- _JOB_:
Pick up the passage on diversity in the advertising industry after its final sentence and continue writing it in the same voice.

- _EXCERPTED PASSAGE_:
But as a minority in the advertising industry (which I am of course very new to) I’m not very impressed with Twitter’s goals, especially the actions (or lack thereof) that they’re taking to reach minorities (going to 3 HBCU career fairs is not enough, it just isn’t).

I’m actually disappointed in these companies and plenty of others that pride themselves on culture and celebrating the diversity of their staff, when there is not much diversity in the first place. While I understand that as a company there has to be some sort of a starting point, there also has to be a thought out initiative as well. Leo Burnett’s initiative was the No2six6 campaign, which encourages individuals and advertising agencies to take a stance against the way things, used to be and pledge to add more diversity to the advertising industry now, not in 50 years when current minorities will no longer be minorities.

Companies should want to have a diverse staff because of the value it will undoubtedly add to the product they are selling or the work they are producing, not because society is jumping down their throats to hire more diverse faces. It’s more than just boasting about the fact that you went to an HBCU and hired three individuals from that visit, what are you going to do to keep them at your company and support their growth as minorities in Corporate America which is ruled by white men?

- _Stored records_:
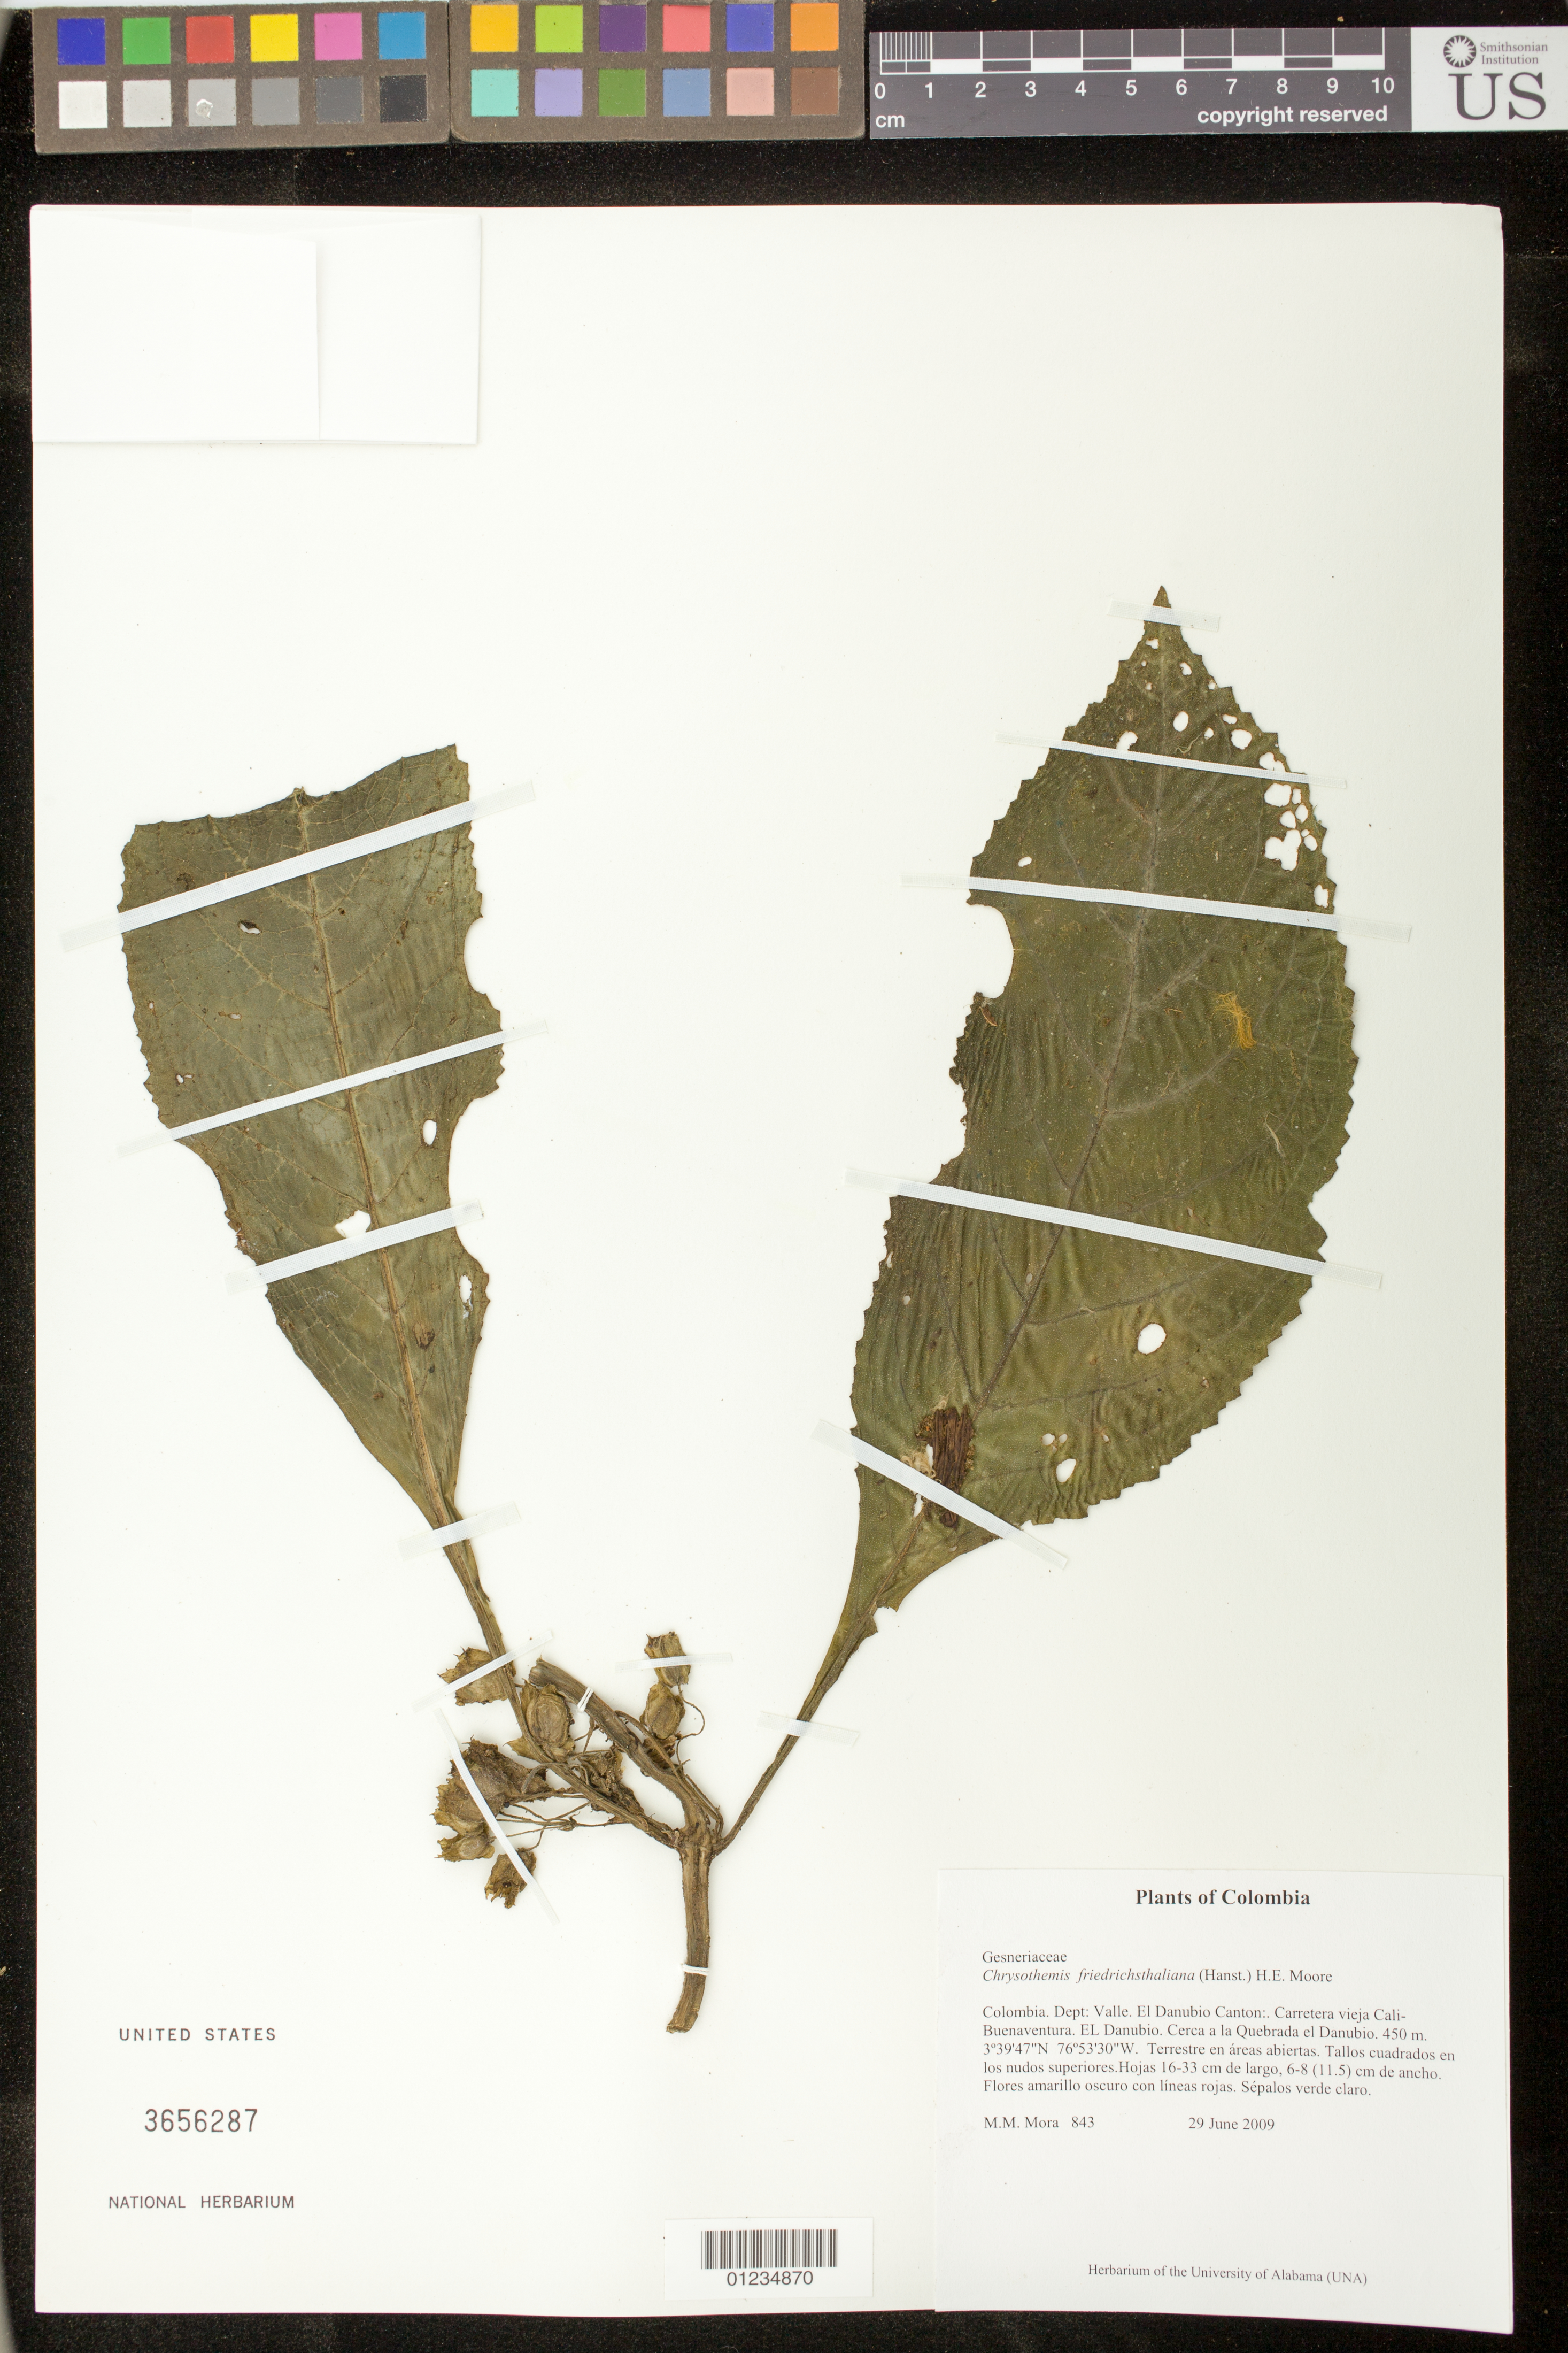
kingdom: Plantae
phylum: Tracheophyta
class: Magnoliopsida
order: Lamiales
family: Gesneriaceae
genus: Chrysothemis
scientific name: Chrysothemis friedrichsthaliana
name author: (Hanst.) H.E. Moore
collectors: M. M. Mora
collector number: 843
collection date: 2009-06-29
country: Colombia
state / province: Valle del Cauca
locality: El Danubio Canton. Carretera vieja Cali-Buenaventura. El Danubio. Cerca a la Quebrada el Danubio.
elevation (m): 450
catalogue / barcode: US 3656287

- _RESPONSE BELOW_:
I’m not trying to dismiss the effort of these companies because I understand that to be the best, you want to hire the best, regardless of their race or gender. However, I am offering a different perspective that I haven’t seen executives of these companies address when speaking to reporters about their new diversity and inclusion plans.

It’s great that companies want to get serious about hiring more people of color to their business, but it’s got to be more than that. What’s the plan for getting minorities to stay at these companies? How are HR departments ensuring that racism, sexism and homophobia is not within the company? Will trainings on privilege, micro aggressions and how to respect someone different than you be provided?

That’s why I’m not impressed by these companies that are suddenly pro-diversity, mainly because I cannot understand how any company could be against having a diverse office when people of color have the largest purchasing power in the United States. This isn’t some fad, this is where we’re headed. And hiring a handful of black people who will be a gone in a year or two is not being pro-diversity; it’s putting a Band-Aid on a deep wound that needs serious attention.

If Twitter achieves their goals this time next year, and I hope they do, that will be awesome, but it doesn’t end there. You can’t be content with just hiring the black guy and thinking that’s enough. Learn from the minorities you hire, give them a chance to speak on their experiences in Corporate America, understand how as an entire office you can foster an environment of respect among all employees.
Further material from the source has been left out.